:: TASK SET ::
1 - Translate this sentence from the CUBLAS forum post into Spanish: "The code works fine when called from one file."
2 - Please output everything in the CUBLAS forum post from "I am trying to use" down to "switch (error)".

I am trying to use CUBLAS to perform a simple matrix multiplication. I am using the following function
#ifdef CUBLAS_API_H_
// cuBLAS API errors
static const char *_cudaGetErrorEnum(cublasStatus_t error)
{
switch (error)
{
case CUBLAS_STATUS_SUCCESS:
return "CUBLAS_STATUS_SUCCESS";
case CUBLAS_STATUS_NOT_INITIALIZED:
return "CUBLAS_STATUS_NOT_INITIALIZED";
case CUBLAS_STATUS_ALLOC_FAILED:
return "CUBLAS_STATUS_ALLOC_FAILED";
case CUBLAS_STATUS_INVALID_VALUE:
return "CUBLAS_STATUS_INVALID_VALUE";
case CUBLAS_STATUS_ARCH_MISMATCH:
return "CUBLAS_STATUS_ARCH_MISMATCH";
case CUBLAS_STATUS_MAPPING_ERROR:
return "CUBLAS_STATUS_MAPPING_ERROR";
case CUBLAS_STATUS_EXECUTION_FAILED:
return "CUBLAS_STATUS_EXECUTION_FAILED";
case CUBLAS_STATUS_INTERNAL_ERROR:
return "CUBLAS_STATUS_INTERNAL_ERROR";
}
return "<unknown>";
}
#endif
void gpu_blas_mmul(cublasHandle_t &handle, cudaStream_t &stream, const real_t *A, const real_t *B, real_t *C, const int m, const int k, const int n) {
int lda=m,ldb=k,ldc=m;
const real_t alf = 1;
const real_t bet = 0;
const real_t *alpha = &alf;
const real_t *beta = &bet;
cublasSetStream(handle, stream);
// Do the actual multiplication
cublasStatus_t err = GEMM(handle, CUBLAS_OP_N, CUBLAS_OP_N, m, n, k, alpha, A, lda, B, ldb, beta, C, ldc);
if(err!=0)
{
std::cout<<"CUBLAS err : "<<_cudaGetErrorEnum(err)<<"\n";
}
}
In a header file, GEMM is defined as
#define GEMM cublasDgemm
#define real_t double
The function is called like this:
gpu_blas_mmul(cublas[i], streams[P/2-i-1], A, B, C, N, N, N);
A, B and C are device memory locations and I am trying to multiply two NxN matrices (both stored in column-major format).
streams is a P/2 length array of CUDA Streams and cublas is an array of CUBLAS handles and i counts up from 0 to P/2-1. Both arrays contain valid handles and streams respectively (no errors when creating them). I am compiling the code for sm2.0. So double-precision shouldn't be a problem.
The code works fine when called from one file. This section has its own cublasCreate and cublasDestroy calls. The same function when called from another location throws the error "CUBLAS_STATUS_ARCH_MISMATCH".
What could be wrong?
Thank you,
Thomas

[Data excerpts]
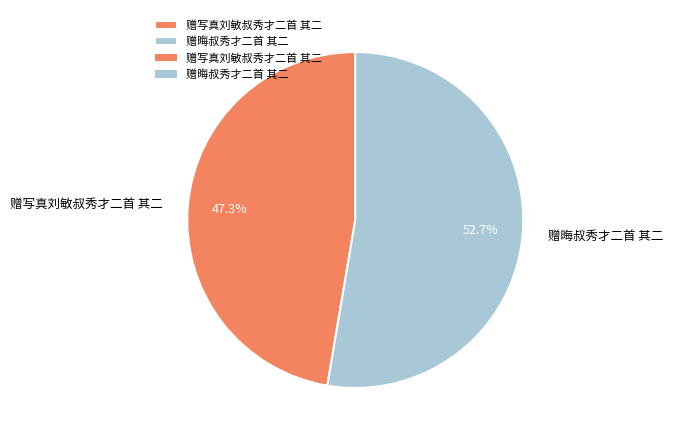

How many slices are in this pie chart?

2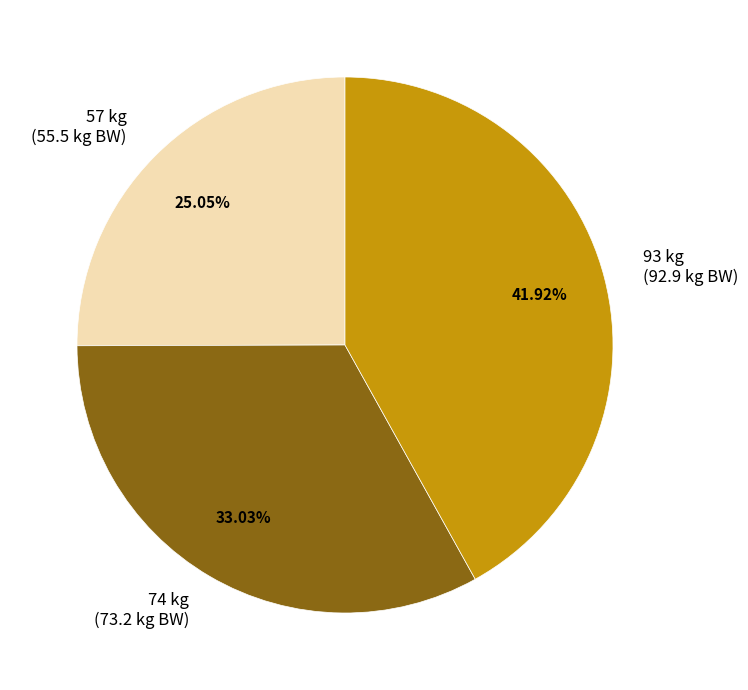

What percentage is the 93 slice, to the nearest percent?

42%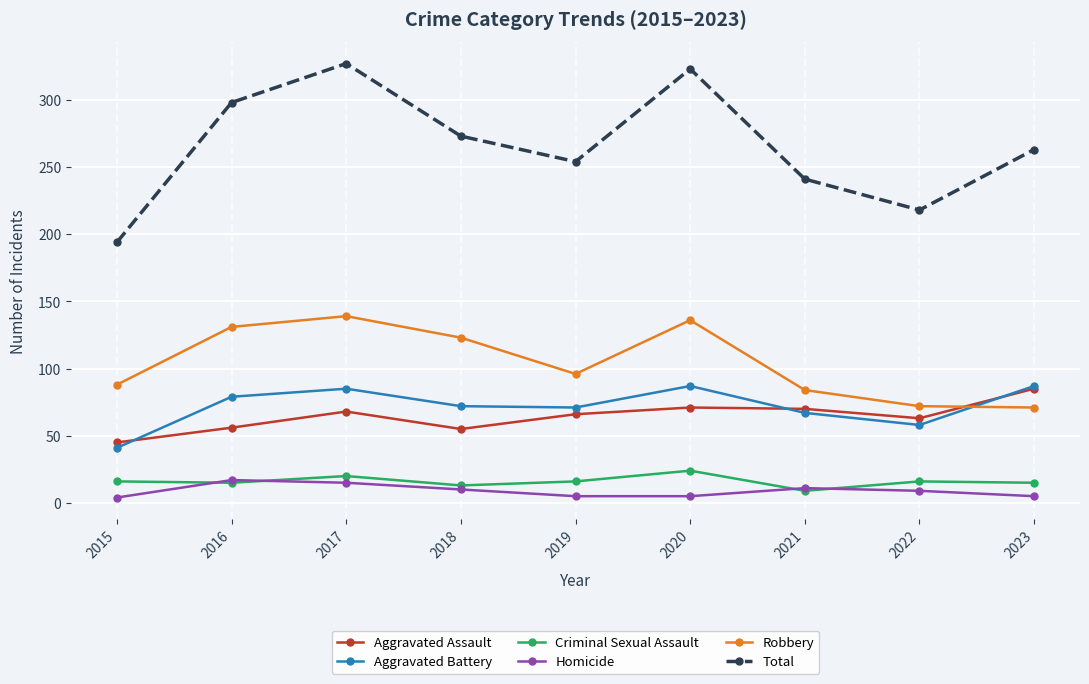

True or false: Criminal Sexual Assault has a value of 36 at 2017.

False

:: TASK-BY-TASK RESULTS ::
1 - El código funciona bien cuando se llama desde un archivo.

2 -
I am trying to use CUBLAS to perform a simple matrix multiplication. I am using the following function
#ifdef CUBLAS_API_H_
// cuBLAS API errors
static const char *_cudaGetErrorEnum(cublasStatus_t error)
{
switch (error)